An unprecedented number of migrants from Asia, Africa and the Middle East have headed for Europe this year in their quest for safety and prosperity. Yet for almost a quarter of its youths, the continent is no wonderland.
On average, 23 percent of Europeans aged between 18 and 24 years old are contemplating moving to another country to escape the financial situation at home, according to a report by Intrum Justitia, Europe’s biggest debt collector.
“What our survey shows is that many young people in several parts of Europe are considering moving to other countries and that is sad since it indicates that many young people lack hope for their economic future, Erik Forsberg, Intrum Justitia’s acting chief executive officer, said in the report. Still, the refugees who are escaping violent conflicts and coming to Europe “is another, much more acute problem,” he said.
What’s perhaps no coincidence, some of the highest percentages in the survey involve countries that have been the least welcoming of refugees.
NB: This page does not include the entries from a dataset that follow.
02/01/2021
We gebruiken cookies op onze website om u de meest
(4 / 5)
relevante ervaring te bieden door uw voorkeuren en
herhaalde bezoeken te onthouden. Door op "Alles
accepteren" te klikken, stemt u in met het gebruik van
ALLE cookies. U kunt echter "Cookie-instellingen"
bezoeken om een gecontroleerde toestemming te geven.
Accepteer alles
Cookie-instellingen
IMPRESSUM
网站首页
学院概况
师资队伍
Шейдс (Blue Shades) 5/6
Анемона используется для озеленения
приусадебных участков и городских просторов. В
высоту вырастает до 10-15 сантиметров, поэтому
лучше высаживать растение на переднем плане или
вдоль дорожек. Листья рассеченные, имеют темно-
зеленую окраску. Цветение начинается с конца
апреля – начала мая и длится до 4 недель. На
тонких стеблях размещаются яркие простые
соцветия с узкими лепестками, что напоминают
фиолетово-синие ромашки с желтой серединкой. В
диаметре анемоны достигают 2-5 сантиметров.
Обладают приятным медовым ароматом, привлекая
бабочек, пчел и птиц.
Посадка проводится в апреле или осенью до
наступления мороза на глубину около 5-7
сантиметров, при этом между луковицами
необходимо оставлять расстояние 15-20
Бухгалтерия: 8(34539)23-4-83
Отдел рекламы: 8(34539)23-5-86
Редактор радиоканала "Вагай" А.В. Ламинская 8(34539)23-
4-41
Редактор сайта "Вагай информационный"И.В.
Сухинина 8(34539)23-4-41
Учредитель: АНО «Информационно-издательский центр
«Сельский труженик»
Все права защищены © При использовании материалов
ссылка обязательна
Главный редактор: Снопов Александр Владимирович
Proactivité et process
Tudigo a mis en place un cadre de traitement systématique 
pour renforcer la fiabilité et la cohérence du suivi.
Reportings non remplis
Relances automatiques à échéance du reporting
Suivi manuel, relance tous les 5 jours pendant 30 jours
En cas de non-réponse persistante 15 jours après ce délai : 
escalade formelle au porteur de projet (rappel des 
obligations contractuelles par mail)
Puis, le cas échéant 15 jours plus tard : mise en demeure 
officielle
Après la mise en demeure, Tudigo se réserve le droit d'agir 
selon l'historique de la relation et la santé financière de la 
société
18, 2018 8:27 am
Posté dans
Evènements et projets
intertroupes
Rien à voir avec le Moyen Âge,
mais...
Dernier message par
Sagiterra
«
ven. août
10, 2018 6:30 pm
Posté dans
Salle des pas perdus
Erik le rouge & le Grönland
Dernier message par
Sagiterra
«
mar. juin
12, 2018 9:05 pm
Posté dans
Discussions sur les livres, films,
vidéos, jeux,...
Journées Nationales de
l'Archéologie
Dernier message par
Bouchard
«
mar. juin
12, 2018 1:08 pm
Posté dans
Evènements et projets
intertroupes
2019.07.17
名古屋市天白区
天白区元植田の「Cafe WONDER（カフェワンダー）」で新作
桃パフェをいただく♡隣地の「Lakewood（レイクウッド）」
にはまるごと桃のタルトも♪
Hungary, which built a razor-wire fence along its southern border to keep them out, topped the survey list with 60 percent of its young people considering a move. Poland and Slovakia, both unhappy with redistributing refugees across the EU, followed with 41 and 40 percent, respectively. The percentage of those considering a move abroad was also well above 30 percent in Italy, Portugal and Greece, according to the company’s European Consumer Payment Report, which surveyed 22,400 people in 21 countries.
Those numbers correlate closely with national youth unemployment rates. They underscore the quandary facing many EU nations — particularly those still grappling with the fallout from Europe’s debt crisis — when it comes to dealing with the hundreds of thousands of asylum seekers arriving from Syria and other war zones in the Middle East.
Some of their governments tend to justify their reluctance to welcome refugees by arguing that they already have enough to cope with trying to provide for their own citizens. At around 21 percent, the average unemployment rate for Europeans under the age of 25 is double the overall jobless rate for the 28-member bloc.
While 67 percent of those surveyed said they had “a reasonable chance of substantially improving their economic situation in life,” 17 percent see no prospect of a better life. One in five of those polled expect their children to be worse off financially.
“It is alarming that the young Europeans have so little confidence in their future,” Forsberg said. “The good side of it is that so many of Europe’s young are prepared to take action to improve their situation. But it is of course a big concern for a number of European countries that the young generation who is needed to secure future growth and development considers leaving to other countries.”
The picture improves in Scandinavia and Europe’s German- speaking countries. Those with the smallest percentage of youths seeking to move are Germany, at 6 percent, Sweden and Denmark, both on 8 percent, and Austria, Norway and Switzerland, on 12 percent.